HHS Said to Recommend Easing Federal Restrictions on Cannabis
WASHINGTON — Officials at the Department of Health and Human Services are reportedly recommending the easing of restrictions on cannabis, a move, if approved by federal law enforcement, that could usher in a new era for the burgeoning though still semi-illicit industry.
The suggestion, initially reported by Bloomberg, was relayed by HHS to the Drug Enforcement Administration in a letter sent to DEA Administrator Anne Milgram on Aug. 29.
According to the report, federal health officials are calling for cannabis to be reclassified as a Schedule 3 drug under the Controlled Substances Act.
At present, cannabis is classified as a Schedule 1 drug, making it illegal to sell or possess any amount of it under federal law.
This has significantly complicated life for the entrepreneurs who have started cannabis businesses in the wake of 23 states and the District of Columbia enacting laws regulating the nonmedical use of cannabis and a total of 38 states that have some kind of medical cannabis programs in place.
Among other things, the federal classification has made it impossible for states to tax cannabis earnings, and for banks to offer these businesses their services.

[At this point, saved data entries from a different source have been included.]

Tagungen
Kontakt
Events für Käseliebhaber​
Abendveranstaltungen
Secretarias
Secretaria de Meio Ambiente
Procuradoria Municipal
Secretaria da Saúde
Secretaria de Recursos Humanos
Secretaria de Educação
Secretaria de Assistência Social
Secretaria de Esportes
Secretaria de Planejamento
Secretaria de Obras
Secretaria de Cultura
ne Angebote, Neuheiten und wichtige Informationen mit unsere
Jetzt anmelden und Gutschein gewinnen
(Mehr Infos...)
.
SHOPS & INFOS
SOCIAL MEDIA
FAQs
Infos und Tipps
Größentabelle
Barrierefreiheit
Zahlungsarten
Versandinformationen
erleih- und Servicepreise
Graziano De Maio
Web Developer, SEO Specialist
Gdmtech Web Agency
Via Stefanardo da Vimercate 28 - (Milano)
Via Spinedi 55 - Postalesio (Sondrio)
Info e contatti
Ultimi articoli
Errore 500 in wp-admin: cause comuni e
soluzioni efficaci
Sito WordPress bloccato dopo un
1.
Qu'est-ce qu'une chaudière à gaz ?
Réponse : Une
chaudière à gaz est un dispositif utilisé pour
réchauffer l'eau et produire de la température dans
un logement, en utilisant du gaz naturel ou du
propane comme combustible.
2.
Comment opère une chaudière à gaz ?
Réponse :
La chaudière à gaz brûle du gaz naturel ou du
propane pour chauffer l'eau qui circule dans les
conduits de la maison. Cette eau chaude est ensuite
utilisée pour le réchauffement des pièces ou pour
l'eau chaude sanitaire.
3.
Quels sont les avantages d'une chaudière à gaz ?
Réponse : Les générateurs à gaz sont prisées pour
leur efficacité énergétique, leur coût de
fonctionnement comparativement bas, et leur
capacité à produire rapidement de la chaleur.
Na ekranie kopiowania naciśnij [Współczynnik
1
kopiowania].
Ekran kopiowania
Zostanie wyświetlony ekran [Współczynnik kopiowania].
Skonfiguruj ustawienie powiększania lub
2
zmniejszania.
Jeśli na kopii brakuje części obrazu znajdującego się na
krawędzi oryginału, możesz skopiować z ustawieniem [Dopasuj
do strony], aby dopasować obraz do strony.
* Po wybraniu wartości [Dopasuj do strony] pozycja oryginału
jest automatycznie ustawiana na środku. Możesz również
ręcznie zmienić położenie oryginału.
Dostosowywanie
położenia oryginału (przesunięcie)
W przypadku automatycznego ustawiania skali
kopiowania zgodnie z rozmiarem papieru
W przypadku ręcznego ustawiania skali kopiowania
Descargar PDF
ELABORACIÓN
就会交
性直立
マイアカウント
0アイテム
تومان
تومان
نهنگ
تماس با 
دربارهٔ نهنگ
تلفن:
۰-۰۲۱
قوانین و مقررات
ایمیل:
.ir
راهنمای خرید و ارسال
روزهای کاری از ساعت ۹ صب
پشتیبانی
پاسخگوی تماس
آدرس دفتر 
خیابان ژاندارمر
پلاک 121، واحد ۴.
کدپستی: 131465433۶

In October 2022, President Joe Biden directed HHS Secretary Xavier Becerra and Attorney General Merrick Garland to review how cannabis is scheduled and whether that scheduling actually makes any sense.
The HHS proposal, reportedly made by Assistant Secretary Rachel Levine, would state that cannabis has a “moderate to low potential for physical and psychological dependence.”
An HHS spokesperson confirmed a letter with the agency’s recommendation was sent to the DEA on Tuesday, and the DEA has confirmed its receipt.
Beyond that, administration officials are not commenting on its contents.
That didn’t stop Senate Majority Leader Chuck Schumer, D-N.Y., from applauding the move on Wednesday afternoon.
“HHS has done the right thing and DEA should now quickly follow through on this important step to greatly reduce the harm caused by draconian marijuana laws,” Schumer said in a written statement.
“While this is a step forward, there is still much more that needs to be done legislatively to end the federal prohibition on cannabis and roll back the war on drugs. I am committed to continuing to work in Congress to pass important marijuana legislation and criminal justice reform,” he said.
Sen. Ron Wyden, D-Ore., chairman of the Senate Finance Committee and a longtime advocate for legalization, also weighed in.
“Ultimately, I believe that cannabis should be descheduled with strong federal regulations put in place to protect public health and safety — that’s why I introduced the Cannabis Administration and Opportunity Act with Leader Schumer and Sen. Cory Booker, D-N.J.,” Wyden said in a statement of his own.
“However, the recommendation of HHS to reschedule cannabis as a Schedule 3 drug is not inconsequential. If HHS’ recommendation is ultimately implemented, it will be a historic step for a nation whose cannabis policies have been out of touch with reality,” the senator said.
“At long last, barriers to much-needed research will be lifted and the inequitable 280E tax provision thrown in the trash can so that states’ legal cannabis businesses will no longer be treated like criminals and can deduct their business expenses just like any other small business,” he continued, adding, “Progress cannot stop here.
“The administration and my colleagues in Congress must do more to bring America’s cannabis policy into the 21st century, catch up with the states, and help undo the decades of harm caused by the failed war on drugs,” Wyden said.
Aaron Smith, CEO of the National Cannabis Industry Association, said in making its recommendation — which still must be adopted by the DEA and approved by the attorney general — the department is finally acknowledging decades of scientific data suggesting Schedule 1 status is inappropriate, but suggested it doesn’t go far enough.
“Moving cannabis to schedule 3 could have some limited benefit but does nothing to align federal law with the 38 U.S. states which have already effectively regulated cannabis for medical or adult use,” Smith said. “The only way to fully resolve the myriad of issues stemming from the federal conflict with state law is to remove cannabis from the Controlled Substances Act and regulate the product in a manner similar to alcohol.”
He went on to note that “the vast majority of Americans live in states with laws that depart from federal law on this issue and where thousands of regulated Main Street businesses are serving the legal cannabis market safely and responsibly.”
“It’s long past time for Congress to truly harmonize federal policy with those states,” Smith said.